# Window regulator Keeps Breaking



## Nate760 (May 11, 2020)

Has anyone had the issue where their window regulators keep breaking on them. It pretty much seems that for me they only last a year and break during the summer. My thinking is due to the excessive heat we have here in Southern Cal. Today my Driver side no longer goes up but can hear the motor running


----------



## Thebigzeus (Dec 2, 2018)

I learned to never close the door when the window is not fully up or down, that’s how I broke the plastic clip on my regulator. But yes, it’s a problem part and yes it will keep breaking every so often.

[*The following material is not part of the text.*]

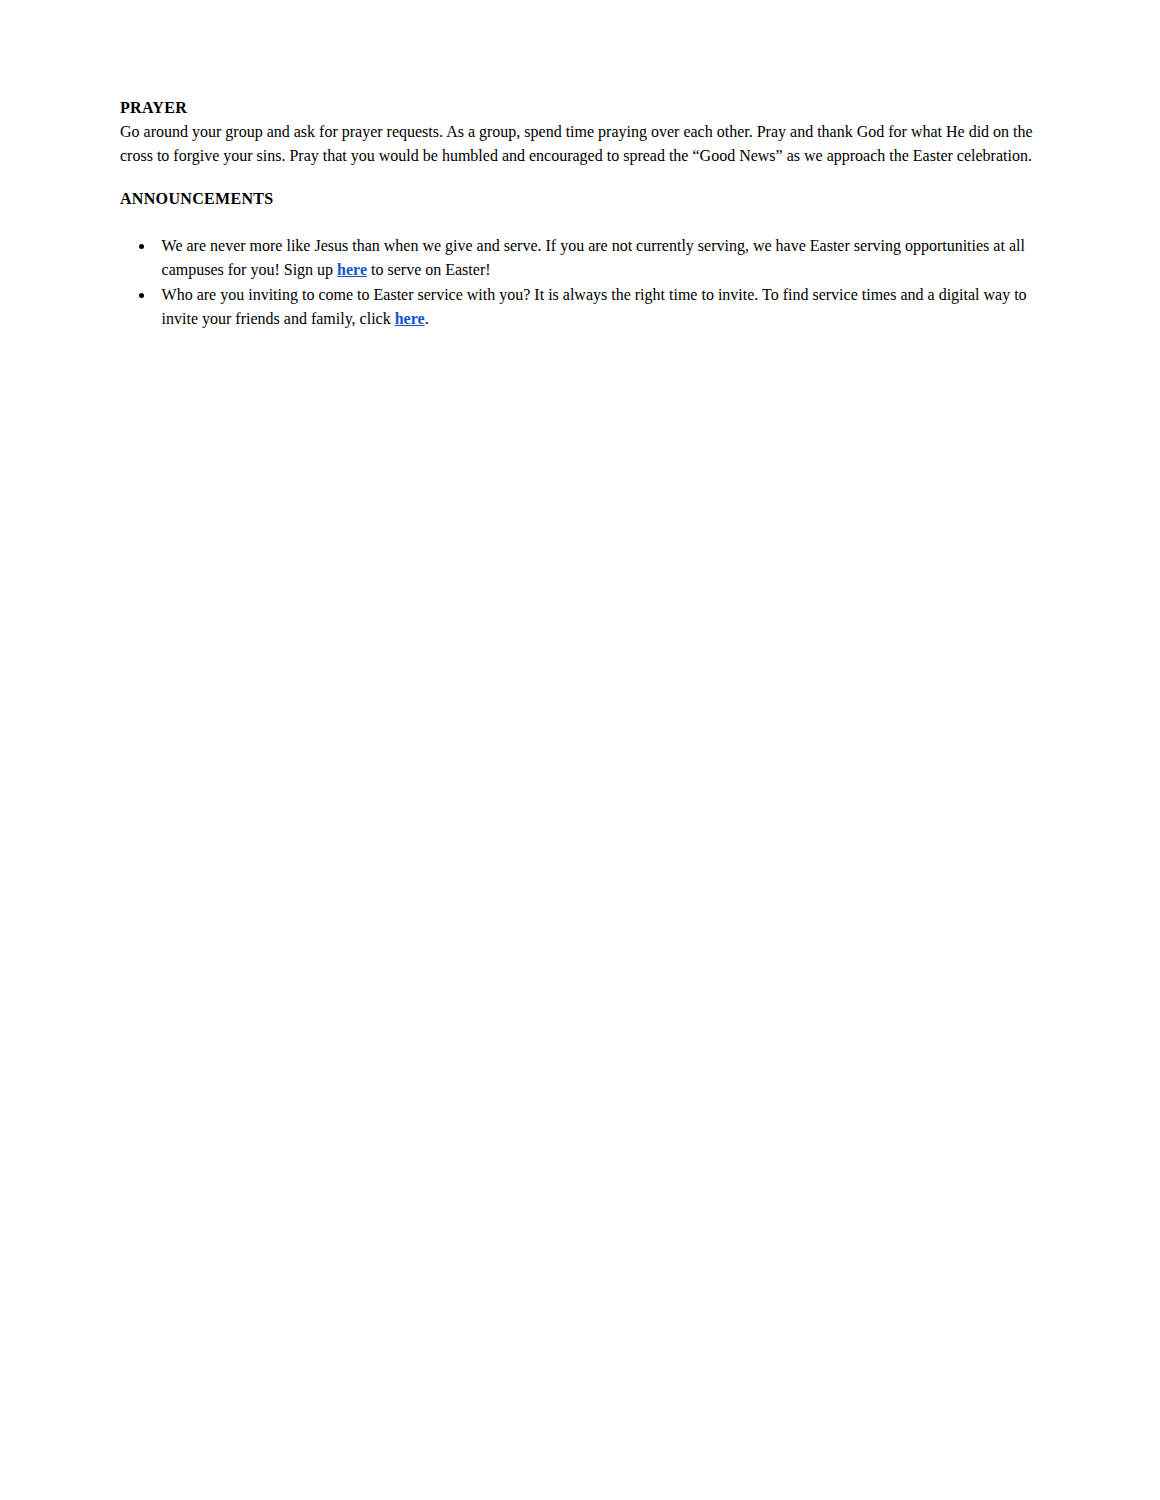PRAYER
Go around your group and ask for prayer requests. As a group, spend time praying over each other. Pray and thank God for what He did on the cross to forgive your sins. Pray that you would be humbled and encouraged to spread the “Good News” as we approach the Easter celebration.
ANNOUNCEMENTS
We are never more like Jesus than when we give and serve. If you are not currently serving, we have Easter serving opportunities at all campuses for you! Sign up here to serve on Easter!
Who are you inviting to come to Easter service with you? It is always the right time to invite. To find service times and a digital way to invite your friends and family, click here.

Only fix is to replace it with the same (arguably defective) part.


----------



## Shroomie (Jan 16, 2017)

My driver side broke for the 1st time early 2019.. winter morning and snapped trying to roll the window down . It was the plastic piece on the left side... other side was fine. Maybe you didn't seat the window properly? My window was a little off after I installed a new regulator, had to re-set the window again and the motor works better


----------



## Jeff D (Mar 26, 2013)

I too, have replaced the plastic channel clips twice now on mine from new-now son's 11 Cruze. I never had any issues with the window. Now that he has it, broken 2 times in 2 years. I believe he may not be using the express up/down and holding the switch too long or hitting the switch when all up or down. That would not account for cars w/o express up/down. Express motor has 7 pins (5 small 2 large), Non express only has the 2 large pins. Never had to remove a motor during the first repair, only used the clips from a salvaged regulator, so assume the cable was ok. Now the 2nd repair the cable also messed up. First repair only lasted 12-14 months. It looks to have jumped a groove on the motor pulley itself. It could have happened after both the clips broke this time or after when trying to raise the window. I have found a source for the clips only on Amazon. I will post a link if it's ok here. Sorry, no real help other than clips are available separately.


----------



## Thebigzeus (Dec 2, 2018)

Yes, link please!


----------



## Jeff D (Mar 26, 2013)

Moderators can remove if against the rules.
Amazon Window Regulator Clips only


----------



## TheRealHip (Sep 1, 2014)

Make sure you use white lithium grease on the moving parts. It comes dry.


----------